* **What is required**: Write out, line for line and unchanged, everything in the rows from the line containing "হাকিকুর রহমান" down to the line containing "美利坚一场电子战演习，把自家救护机送了命！", including both of those lines. Leave every picture out of the copy.

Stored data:
::::::::::
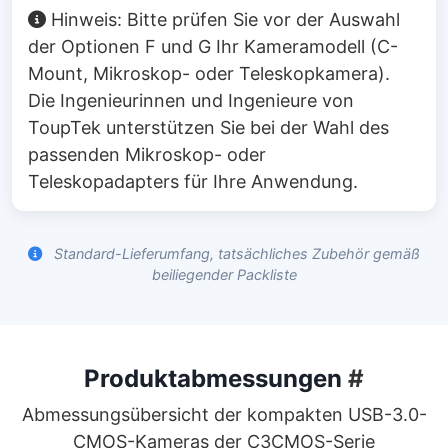
Hinweis: Bitte prüfen Sie vor der Auswahl
der Optionen F und G Ihr Kameramodell (C-
Mount, Mikroskop- oder Teleskopkamera).
Die Ingenieurinnen und Ingenieure von
ToupTek unterstützen Sie bei der Wahl des
passenden Mikroskop- oder
Teleskopadapters für Ihre Anwendung.
Standard-Lieferumfang, tatsächliches Zubehör gemäß
beiliegender Packliste
Produktabmessungen
#
Abmessungsübersicht der kompakten USB-3.0-
CMOS-Kameras der C3CMOS-Serie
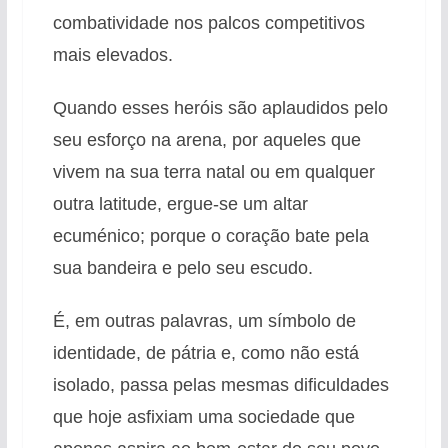
combatividade nos palcos competitivos
mais elevados.
Quando esses heróis são aplaudidos pelo
seu esforço na arena, por aqueles que
vivem na sua terra natal ou em qualquer
outra latitude, ergue-se um altar
ecuménico; porque o coração bate pela
sua bandeira e pelo seu escudo.
É, em outras palavras, um símbolo de
identidade, de pátria e, como não está
isolado, passa pelas mesmas dificuldades
que hoje asfixiam uma sociedade que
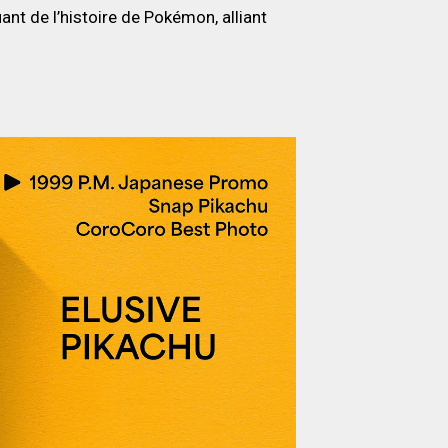
t de l’histoire de Pokémon, alliant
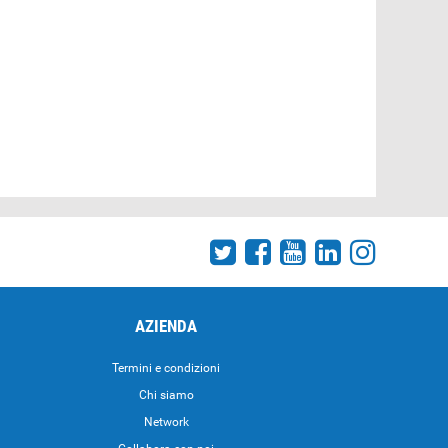
AZIENDA
Termini e condizioni
Chi siamo
Network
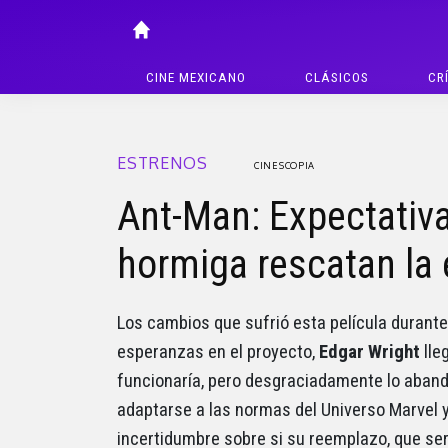
CINE MEXICANO
CLÁSICOS
CR
ESTRENOS
CINESCOPIA
Ant-Man: Expectativ
hormiga rescatan la 
Los cambios que sufrió esta película durant
esperanzas en el proyecto,
Edgar Wright
lle
funcionaría, pero desgraciadamente lo aband
adaptarse a las normas del Universo Marvel 
incertidumbre sobre si su reemplazo, que ser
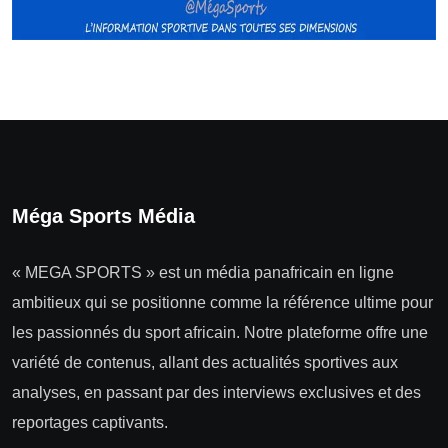
Méga Sports Média
« MEGA SPORTS » est un média panafricain en ligne
ambitieux qui se positionne comme la référence ultime pour
les passionnés du sport africain. Notre plateforme offre une
variété de contenus, allant des actualités sportives aux
analyses, en passant par des interviews exclusives et des
reportages captivants.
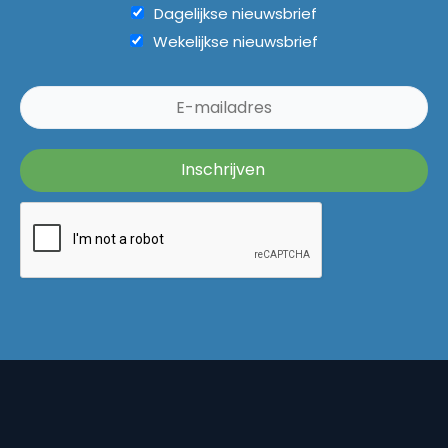
Dagelijkse nieuwsbrief
Wekelijkse nieuwsbrief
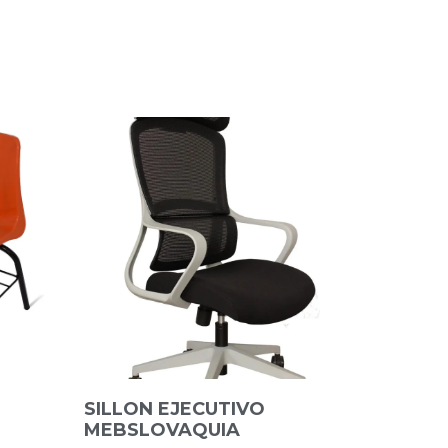
SILLON EJECUTIVO
MEBSLOVAQUIA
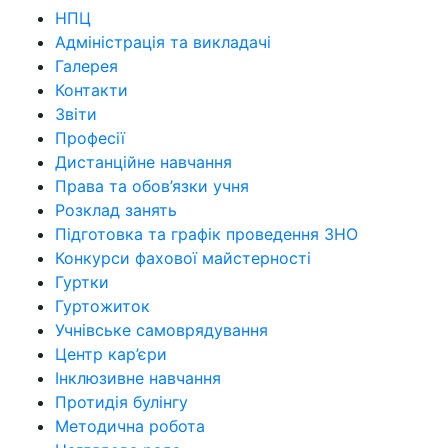
НПЦ
Адміністрація та викладачі
Галерея
Контакти
Звіти
Професії
Дистанційне навчання
Права та обов’язки учня
Розклад занять
Підготовка та графік проведення ЗНО
Конкурси фахової майстерності
Гуртки
Гуртожиток
Учнівське самоврядування
Центр кар’єри
Інклюзивне навчання
Протидія булінгу
Методична робота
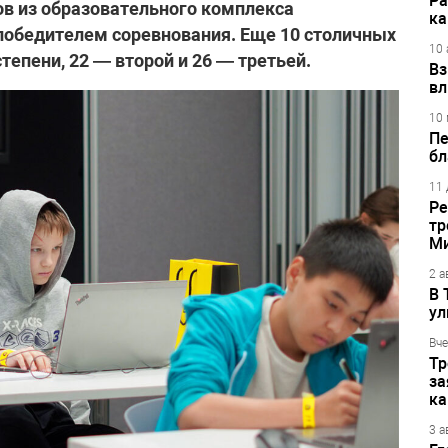
Ра
в из образовательного комплекса
ка
обедителем соревнования. Еще 10 столичных
10 
тепени, 22 — второй и 26 — третьей.
Вз
вл
10 
Пе
бл
11 
Ре
тр
М
2 а
В 
ул
Вче
Тр
за
ка
3 а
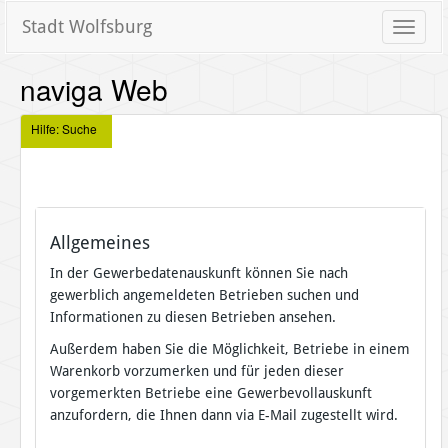
Stadt Wolfsburg
Toggle
naviga
naviga Web
Hilfe: Suche
Allgemeines
In der Gewerbedatenauskunft können Sie nach
gewerblich angemeldeten Betrieben suchen und
Informationen zu diesen Betrieben ansehen.
Außerdem haben Sie die Möglichkeit, Betriebe in einem
Warenkorb vorzumerken und für jeden dieser
vorgemerkten Betriebe eine Gewerbevollauskunft
anzufordern, die Ihnen dann via E-Mail zugestellt wird.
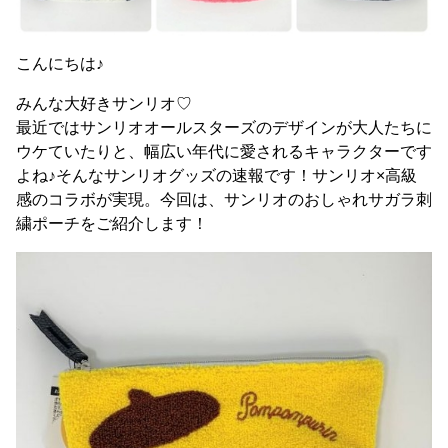
こんにちは♪
みんな大好きサンリオ♡
最近ではサンリオオールスターズのデザインが大人たちに
ウケていたりと、幅広い年代に愛されるキャラクターです
よね♪そんなサンリオグッズの速報です！サンリオ×高級
感のコラボが実現。今回は、サンリオのおしゃれサガラ刺
繍ポーチをご紹介します！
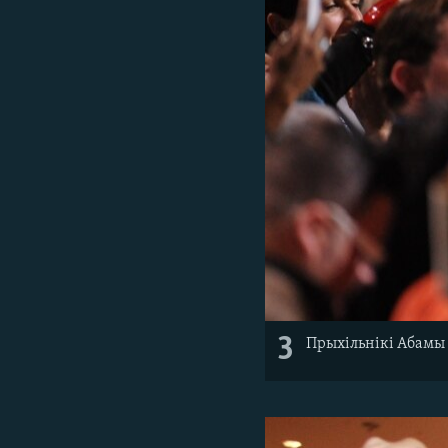
3
Прыхільнікі Абамы 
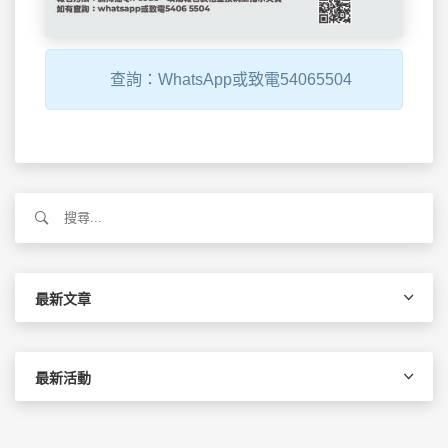
查詢：WhatsApp或致電54065504
搜
尋
關
鍵
字:
最新文章
最新活動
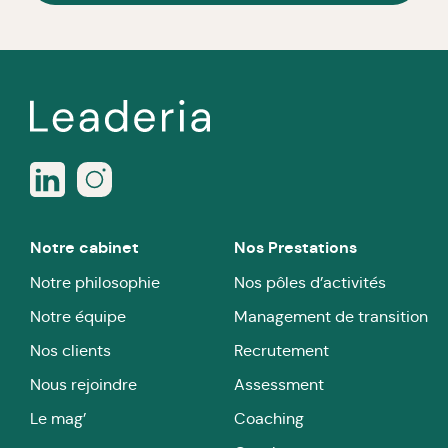
Notre cabinet
Nos Prestations
Notre philosophie
Nos pôles d’activités
Notre équipe
Management de transition
Nos clients
Recrutement
Nous rejoindre
Assessment
Le mag’
Coaching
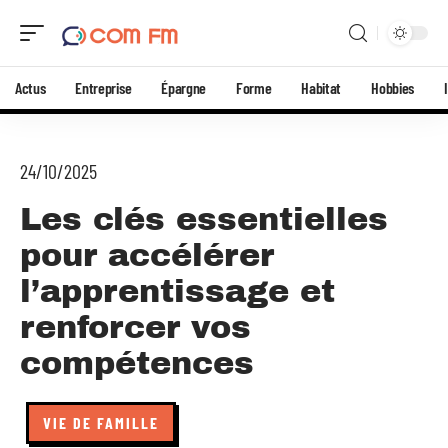
Actus
Entreprise
Épargne
Forme
Habitat
Hobbies
24/10/2025
Les clés essentielles
pour accélérer
l’apprentissage et
renforcer vos
compétences
VIE DE FAMILLE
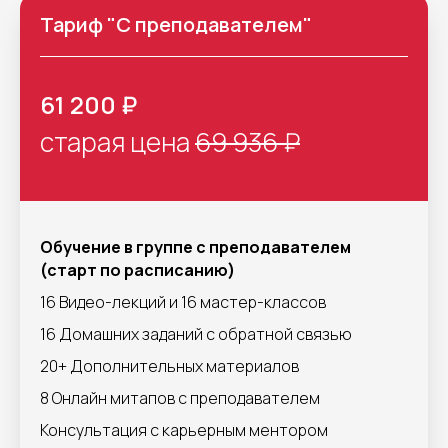
Тариф "С преподавателем"
61 200 ₽
старая цена
69 936 ₽
Обучение в группе с преподавателем
(старт по расписанию)
16 Видео-лекций и 16 мастер-классов
16 Домашних заданий с обратной связью
20+ Дополнительных материалов
8 Онлайн митапов с преподавателем
Консультация с карьерным ментором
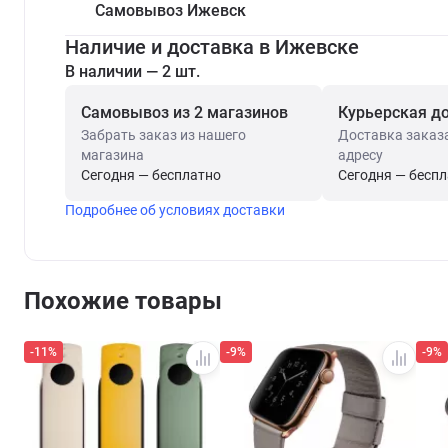
Самовывоз Ижевск
Наличие и доставка в Ижевске
В наличии — 2 шт.
Самовывоз из 2 магазинов
Курьерская д
Забрать заказ из нашего
Доставка заказ
магазина
адресу
Сегодня — бесплатно
Сегодня — бесп
Подробнее об условиях доставки
Похожие товары
-11%
-9%
-9%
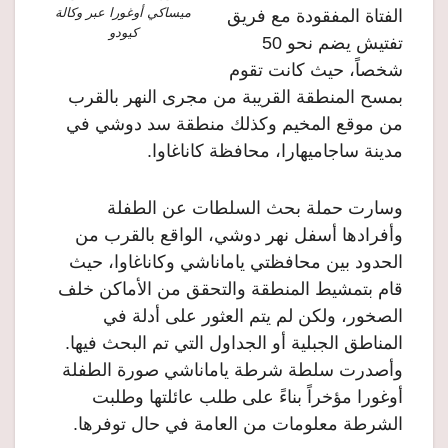
ميساكي أوغورا عبر وكالة
الفتاة المفقودة مع فريق
كيودو
تفتيش يضم نحو 50
شخصاً، حيث كانت تقوم
بمسح المنطقة القريبة من مجرى النهر بالقرب
من موقع المخيم وكذلك منطقة سد دوشي في
مدينة ساجاميهارا، محافظة كاناغاوا.
وسارت حملة بحث السلطات عن الطفلة
وأفرادها أسفل نهر دوشي، الواقع بالقرب من
الحدود بين محافظتي ياماناشي وكاناغاوا، حيث
قام بتمشيط المنطقة والتحقق من الأماكن خلف
الصخور، ولكن لم يتم العثور على أدلة في
المناطق الجبلية أو الجداول التي تم البحث فيها.
وأصدرت سلطة شرطة ياماناشي صورة الطفلة
أوغورا مؤخراً بناءً على طلب عائلتها وطلبت
الشرطة معلومات من العامة في حال توفرها.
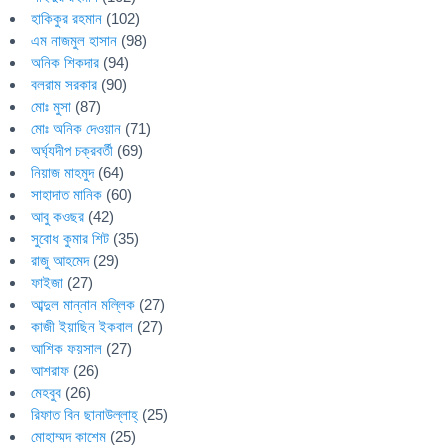
হাকিকুর রহমান
(102)
এম নাজমুল হাসান
(98)
অনিক শিকদার
(94)
বলরাম সরকার
(90)
মোঃ মুসা
(87)
মোঃ অনিক দেওয়ান
(71)
অর্ঘ্যদীপ চক্রবর্তী
(69)
নিয়াজ মাহমুদ
(64)
সাহাদাত মানিক
(60)
আবু কওছর
(42)
সুবোধ কুমার শিট
(35)
রাজু আহমেদ
(29)
ফাইজা
(27)
আব্দুল মান্নান মল্লিক
(27)
কাজী ইয়াছিন ইকবাল
(27)
আশিক ফয়সাল
(27)
আশরাফ
(26)
মেহবুব
(26)
রিফাত বিন ছানাউল্লাহ্
(25)
মোহাম্মদ কাশেম
(25)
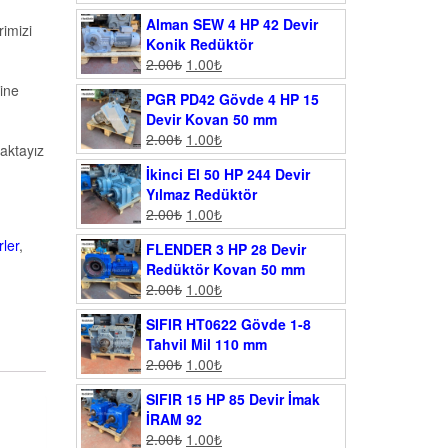
Alman SEW 4 HP 42 Devir
imizi
Konik Redüktör
2.00
₺
1.00
₺
ine
PGR PD42 Gövde 4 HP 15
Devir Kovan 50 mm
2.00
₺
1.00
₺
aktayız
İkinci El 50 HP 244 Devir
Yılmaz Redüktör
2.00
₺
1.00
₺
rler
,
FLENDER 3 HP 28 Devir
Redüktör Kovan 50 mm
2.00
₺
1.00
₺
SIFIR HT0622 Gövde 1-8
Tahvil Mil 110 mm
2.00
₺
1.00
₺
SIFIR 15 HP 85 Devir İmak
İRAM 92
2.00
₺
1.00
₺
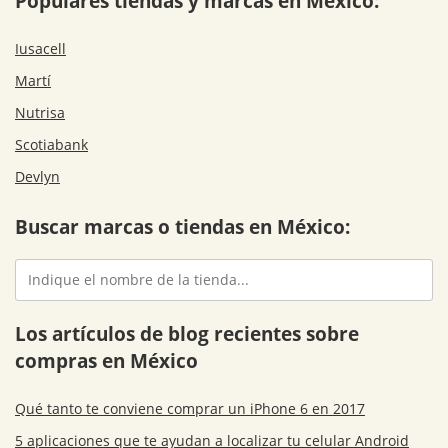
Populares tiendas y marcas en México:
Iusacell
Martí
Nutrisa
Scotiabank
Devlyn
Buscar marcas o tiendas en México:
Los artículos de blog recientes sobre
compras en México
Qué tanto te conviene comprar un iPhone 6 en 2017
5 aplicaciones que te ayudan a localizar tu celular Android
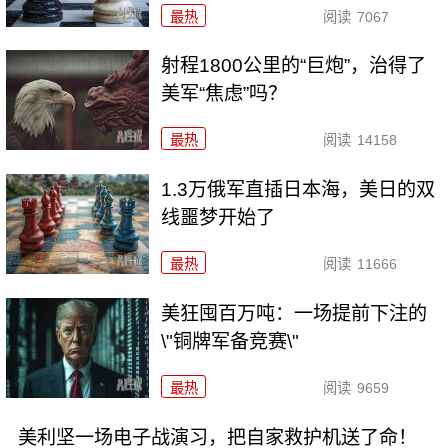
最热
阅读
7067
射程1800公里的“巨炮”，治得了
美军“焦虑”吗？
最热
阅读
14158
1.3万俄军直插日本海，美日的双
线噩梦开始了
最热
阅读
11666
美狂囤百万吨：一场提前下注的
\"铜牌军备竞赛\"
最热
阅读
9659
美利坚一场电子战演习，把自家救护机送了命！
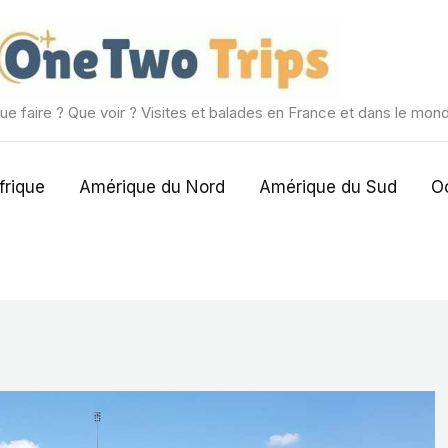
ue faire ? Que voir ? Visites et balades en France et dans le mon
frique
Amérique du Nord
Amérique du Sud
O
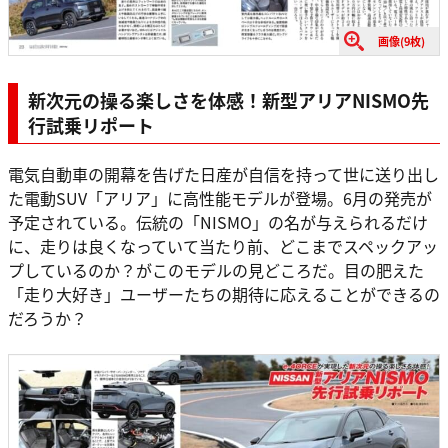
画像(9枚)
新次元の操る楽しさを体感！新型アリアNISMO先
行試乗リポート
電気自動車の開幕を告げた日産が自信を持って世に送り出し
た電動SUV「アリア」に高性能モデルが登場。6月の発売が
予定されている。伝統の「NISMO」の名が与えられるだけ
に、走りは良くなっていて当たり前、どこまでスペックアッ
プしているのか？がこのモデルの見どころだ。目の肥えた
「走り大好き」ユーザーたちの期待に応えることができるの
だろうか？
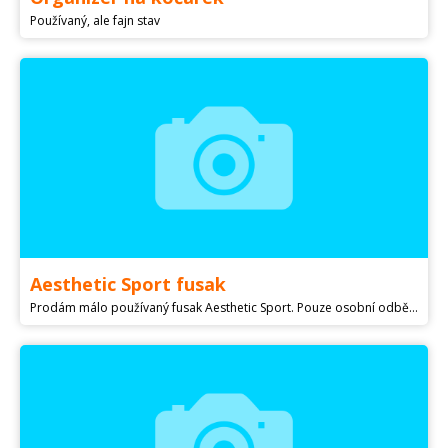
Používaný, ale fajn stav
Aesthetic Sport fusak
Prodám málo používaný fusak Aesthetic Sport. Pouze osobní odběr v Praze 4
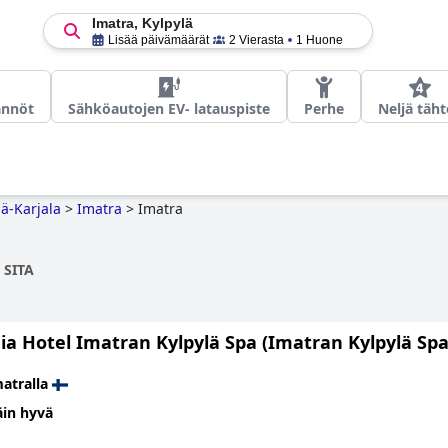
Imatra, Kylpylä
Lisää päivämäärät
2 Vierasta
1 Huone
ännöt
Sähköautojen EV- latauspiste
Perhe
Neljä täht
lä-Karjala
>
Imatra
>
Imatra
 SITA
ia Hotel Imatran Kylpylä Spa (Imatran Kylpylä Spa
atralla
äin hyvä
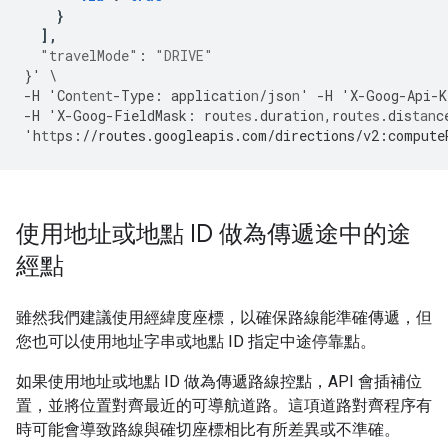
}
],
"travelMode"
:
"DRIVE"
}
'
\
-
H
'Co
ntent
-
Type
:
applica
t
io
n
/jso
n
'
-
H
'X
-
Goog
-
Api
-
K
-
H
'X
-
Goog
-
FieldMask
:
rou
tes
.dura
t
io
n
,
rou
tes
.dis
tan
c
'h
tt
ps
:
//routes.googleapis.com/directions/v2:compute
使用地址或地點 ID 做為傳遞途中的途
經點
雖然我們建議使用經緯度座標，以確保路線能準確傳遞，但
您也可以使用地址字串或地點 ID 指定中途停靠點。
如果使用地址或地點 ID 做為傳遞路線控點，API 會插補位
置，並將位置對齊最近的可導航道路。這項道路對齊程序有
時可能會導致路線與確切座標相比有所差異或不準確。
::::::::::
* **Response to this exercise**:
হাকিকুর রহমান
(102)
এম নাজমুল হাসান
(98)
অনিক শিকদার
(94)
বলরাম সরকার
(90)
মোঃ মুসা
(87)
মোঃ অনিক দেওয়ান
(71)
অর্ঘ্যদীপ চক্রবর্তী
(69)
নিয়াজ মাহমুদ
(64)
সাহাদাত মানিক
(60)
আবু কওছর
(42)
সুবোধ কুমার শিট
(35)
রাজু আহমেদ
(29)
ফাইজা
(27)
আব্দুল মান্নান মল্লিক
(27)
কাজী ইয়াছিন ইকবাল
(27)
আশিক ফয়সাল
(27)
আশরাফ
(26)
মেহবুব
(26)
রিফাত বিন ছানাউল্লাহ্
(25)
মোহাম্মদ কাশেম
(25)
Alman SEW 4 HP 42 Devir
imizi
Konik Redüktör
2.00
₺
1.00
₺
ine
PGR PD42 Gövde 4 HP 15
Devir Kovan 50 mm
2.00
₺
1.00
₺
aktayız
İkinci El 50 HP 244 Devir
Yılmaz Redüktör
2.00
₺
1.00
₺
rler
,
FLENDER 3 HP 28 Devir
Redüktör Kovan 50 mm
2.00
₺
1.00
₺
SIFIR HT0622 Gövde 1-8
Tahvil Mil 110 mm
2.00
₺
1.00
₺
SIFIR 15 HP 85 Devir İmak
İRAM 92
2.00
₺
1.00
₺
Populares tiendas y marcas en México:
Iusacell
Martí
Nutrisa
Scotiabank
Devlyn
Buscar marcas o tiendas en México:
Los artículos de blog recientes sobre
compras en México
Qué tanto te conviene comprar un iPhone 6 en 2017
5 aplicaciones que te ayudan a localizar tu celular Android
最热
阅读
7067
射程1800公里的“巨炮”，治得了
美军“焦虑”吗？
最热
阅读
14158
1.3万俄军直插日本海，美日的双
线噩梦开始了
最热
阅读
11666
美狂囤百万吨：一场提前下注的
\"铜牌军备竞赛\"
最热
阅读
9659
美利坚一场电子战演习，把自家救护机送了命！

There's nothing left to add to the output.